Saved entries

=== Begin Enclosure ===

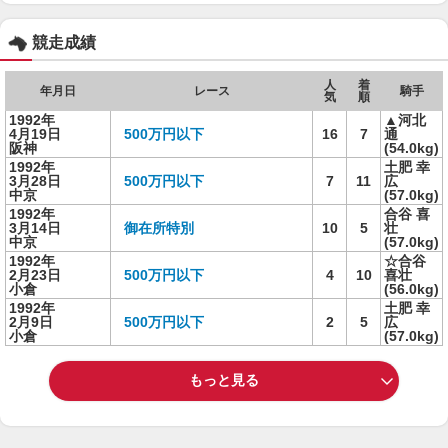
競走成績
人
着
年月日
レース
騎手
気
順
1992年
▲河北
4月19日
500万円以下
16
7
通
阪神
(54.0kg)
1992年
土肥 幸
3月28日
500万円以下
7
11
広
中京
(57.0kg)
1992年
合谷 喜
3月14日
御在所特別
10
5
壮
中京
(57.0kg)
1992年
☆合谷
2月23日
500万円以下
4
10
喜壮
小倉
(56.0kg)
1992年
土肥 幸
2月9日
500万円以下
2
5
広
小倉
(57.0kg)
もっと見る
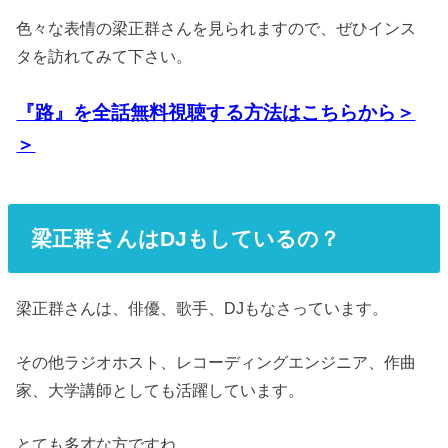
色々な表情の梁正群さんを見られますので、ぜひインス
タを訪れてみて下さい。
『路』を全話無料視聴する方法はこちらから＞
＞
梁正群さんはDJもしているの？
梁正群さんは、俳優、歌手、DJもなさっています。
その他ラジオホスト、レコーディングエンジニア、作曲
家、大学講師としても活躍しています。
とても多才な方ですね。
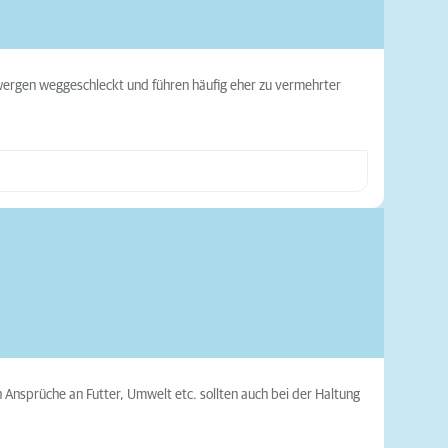
rgen weggeschleckt und führen häufig eher zu vermehrter
 Ansprüche an Futter, Umwelt etc. sollten auch bei der Haltung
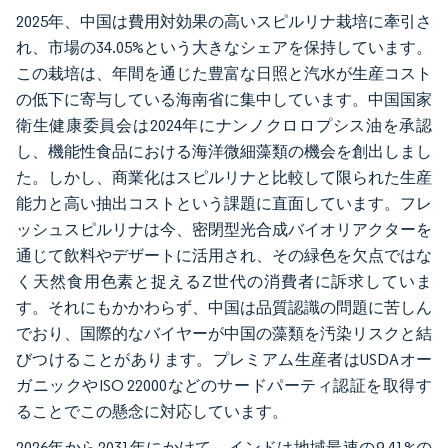
2025年、中国は費用対効果の高いスピルリナ栽培に牽引さ
れ、市場の34.05%という大きなシェアを保持しています。
この栽培は、年間を通じた豊富な日照と汽水が生産コスト
の低下に寄与している海南省に集中しています。中国国家
衛生健康委員会は2024年にナンノクロロプシス油を承認
し、機能性食品における海洋微細藻類の機会を創出しまし
た。しかし、商業化はスピルリナと比較して限られた生産
能力と高い抽出コストという課題に直面しています。フレ
ッシュスピルリナは今、密閉型光合成バイオリアクターを
通じて飲料やデザートに活用され、その緑色を欠点ではな
く天然食用色素と捉えるZ世代の消費者に訴求していま
す。それにもかかわらず、中国は品質認識の問題に苦しん
でおり、国際的なバイヤーが中国の藻類を汚染リスクと結
びつけることがあります。プレミアム生産者はUSDAオー
ガニックやISO 22000などのサードパーティ認証を取得す
ることでこの懸念に対応しています。
2026年から2031年にかけて、インドは地域最速の9.41%の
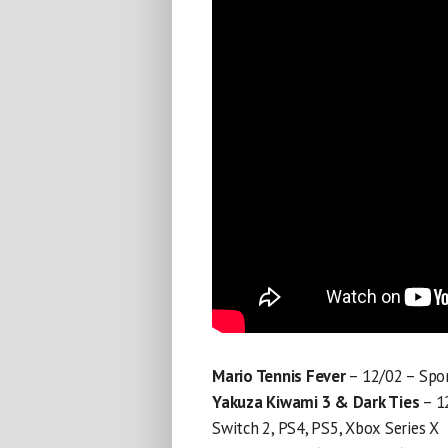
Mario Tennis Fever
– 12/02 – Spor
Yakuza Kiwami 3 & Dark Ties
– 1
Switch 2, PS4, PS5, Xbox Series X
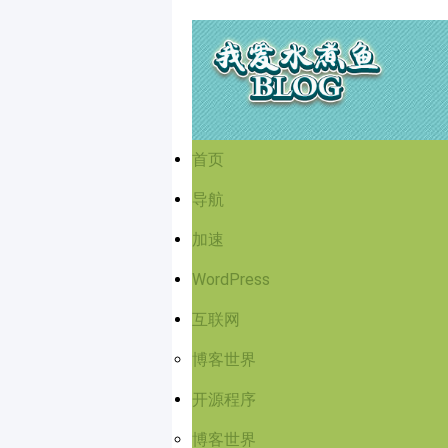
首页
导航
加速
WordPress
互联网
博客世界
开源程序
博客世界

=== End Enclosure ===

▸ **TRY IT**:
Once the pictures are removed, repeat all of the data above exactly.

▸ **RESULT OF THE EXERCISE**:
競走成績
人
着
年月日
レース
騎手
気
順
1992年
▲河北
4月19日
500万円以下
16
7
通
阪神
(54.0kg)
1992年
土肥 幸
3月28日
500万円以下
7
11
広
中京
(57.0kg)
1992年
合谷 喜
3月14日
御在所特別
10
5
壮
中京
(57.0kg)
1992年
☆合谷
2月23日
500万円以下
4
10
喜壮
小倉
(56.0kg)
1992年
土肥 幸
2月9日
500万円以下
2
5
広
小倉
(57.0kg)
もっと見る
色々な表情の梁正群さんを見られますので、ぜひインス
タを訪れてみて下さい。
『路』を全話無料視聴する方法はこちらから＞
＞
梁正群さんはDJもしているの？
梁正群さんは、俳優、歌手、DJもなさっています。
その他ラジオホスト、レコーディングエンジニア、作曲
家、大学講師としても活躍しています。
とても多才な方ですね。
rgen weggeschleckt und führen häufig eher zu vermehrter
 Ansprüche an Futter, Umwelt etc. sollten auch bei der Haltung
2025年、中国は費用対効果の高いスピルリナ栽培に牽引さ
れ、市場の34.05%という大きなシェアを保持しています。
この栽培は、年間を通じた豊富な日照と汽水が生産コスト
の低下に寄与している海南省に集中しています。中国国家
衛生健康委員会は2024年にナンノクロロプシス油を承認
し、機能性食品における海洋微細藻類の機会を創出しまし
た。しかし、商業化はスピルリナと比較して限られた生産
能力と高い抽出コストという課題に直面しています。フレ
ッシュスピルリナは今、密閉型光合成バイオリアクターを
通じて飲料やデザートに活用され、その緑色を欠点ではな
く天然食用色素と捉えるZ世代の消費者に訴求していま
す。それにもかかわらず、中国は品質認識の問題に苦しん
でおり、国際的なバイヤーが中国の藻類を汚染リスクと結
びつけることがあります。プレミアム生産者はUSDAオー
ガニックやISO 22000などのサードパーティ認証を取得す
ることでこの懸念に対応しています。
2026年から2031年にかけて、インドは地域最速の9.41%の
Mario Tennis Fever
– 12/02 – Spor
Yakuza Kiwami 3 & Dark Ties
– 1
Switch 2, PS4, PS5, Xbox Series X
首页
导航
加速
WordPress
互联网
博客世界
开源程序
博客世界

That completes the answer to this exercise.